In a smaller way, at various times, I have lost many of the other things mentioned in this song -- lost and in some cases, regained. So I find this song comforting, as a reminder of the one thing, of all things, that I cannot lose.
***
Tuesday afternoon this song came to me in a new way.
(This was why that vote of confidence from Precious Princess later in the evening was doubly precious.)
Had a difficult phone call from Eldest Son's principal. Heart sinking, feeling defeated, not knowing what to do or how to approach the kid, how to solve this particular problem and how to steer him away from repeating it.
Unlike me, I prayed. I do not have a strong instinct to pray -- wasn't raised with it -- and it is not usually my first reaction when things get tough. But this time, rather than let my mind race about like a frantic hamster on a wheel, getting nowhere except exhausted, I decided to pray.
Song lyrics came into my head, together with their melodies.
First came, "Love one another, love one another, love one another... as I have loved you."
Then came the song above, the Sara Groves song.
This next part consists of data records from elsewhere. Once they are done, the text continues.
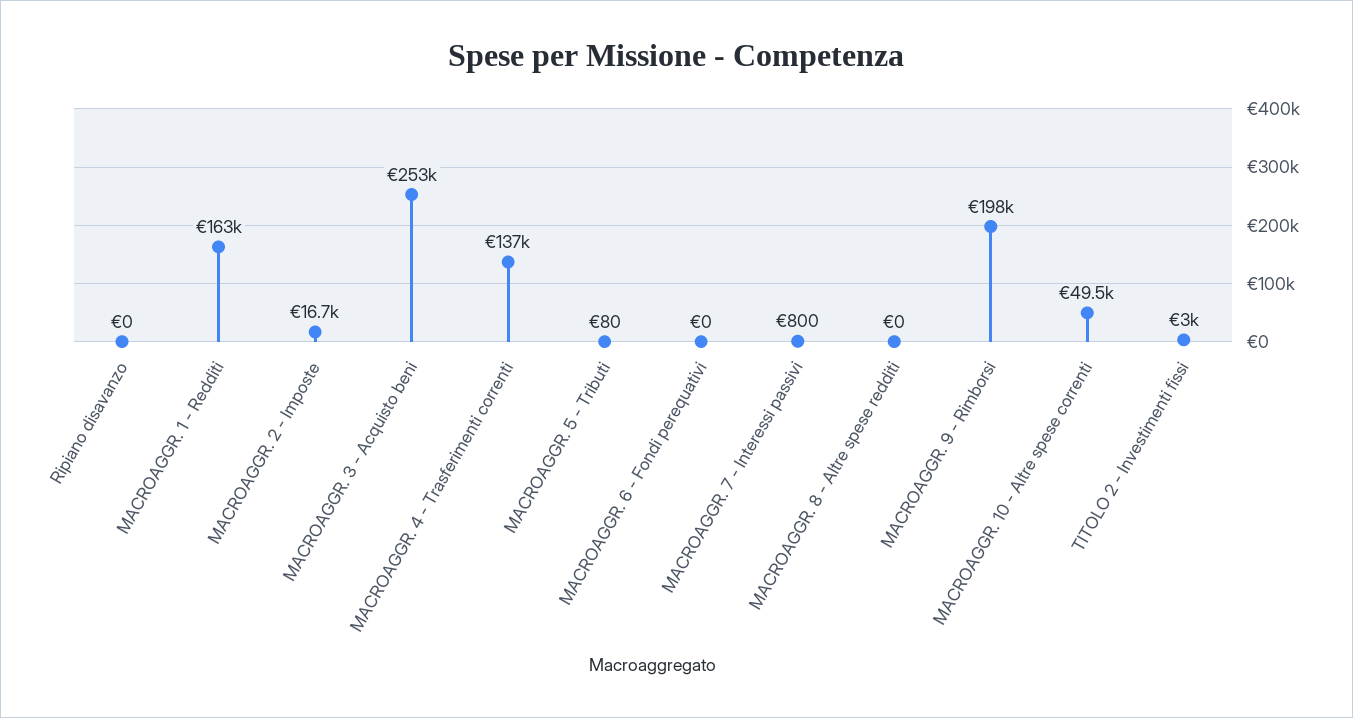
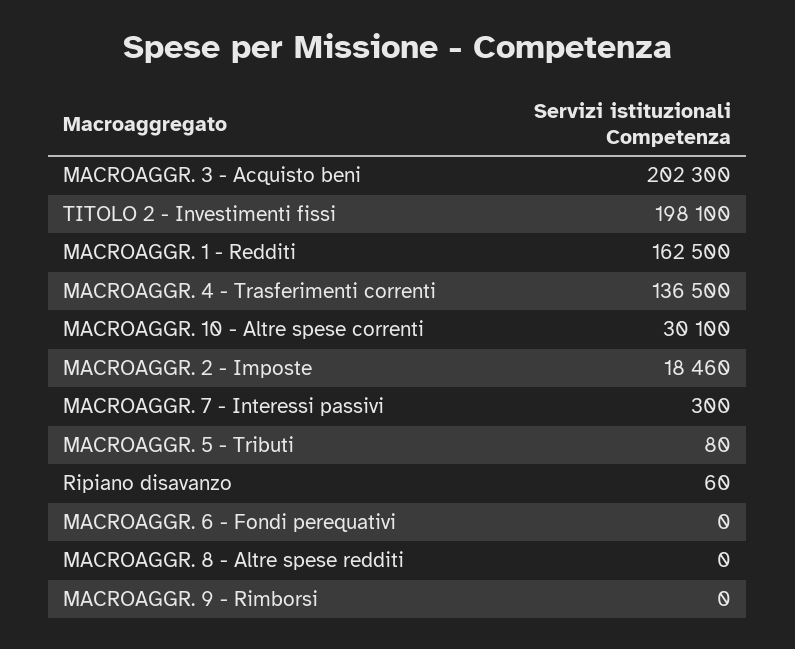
  {
-   "Ripiano disavanzo": 0,
+   "Ripiano disavanzo": 60,
    "MACROAGGR. 1 - Redditi": 162500,
-   "MACROAGGR. 2 - Imposte": 16700,
+   "MACROAGGR. 2 - Imposte": 18460,
-   "MACROAGGR. 3 - Acquisto beni": 253000,
+   "MACROAGGR. 3 - Acquisto beni": 202300,
    "MACROAGGR. 4 - Trasferimenti correnti": 136500,
    "MACROAGGR. 5 - Tributi": 80,
    "MACROAGGR. 6 - Fondi perequativi": 0,
-   "MACROAGGR. 7 - Interessi passivi": 800,
+   "MACROAGGR. 7 - Interessi passivi": 300,
    "MACROAGGR. 8 - Altre spese redditi": 0,
-   "MACROAGGR. 9 - Rimborsi": 198000,
+   "MACROAGGR. 9 - Rimborsi": 0,
-   "MACROAGGR. 10 - Altre spese correnti": 49500,
+   "MACROAGGR. 10 - Altre spese correnti": 30100,
-   "TITOLO 2 - Investimenti fissi": 3000
+   "TITOLO 2 - Investimenti fissi": 198100
  }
This time I knew that it was not only a comforting reminder to me, but a directive as well.
I had to find a way to reach my son, to impress upon him the seriousness of the incident, to help him think of a way to make amends, to help him decide for himself that it was wrong and he shouldn't do it again, help him take ownership of his misbehavior... and yet, and yet, avoid making him feel bereft of my love.
Make him feel that no matter what else he loses -- in this case, his temper and his impulse control -- he cannot lose my love.
Ranting and raving was going to do more harm than good.
He's a stubborn mule, that kid; the harder you pull, the harder he digs in his heels.
I needed to not give him a reason to dig in his heels on this.
I think I managed it. By the time everyone went to bed, I was pretty sure he had taken ownership of the problem, taken it seriously, taken a step toward making amends... and still believed I loved him.
No matter what the time or space, he cannot lose my love.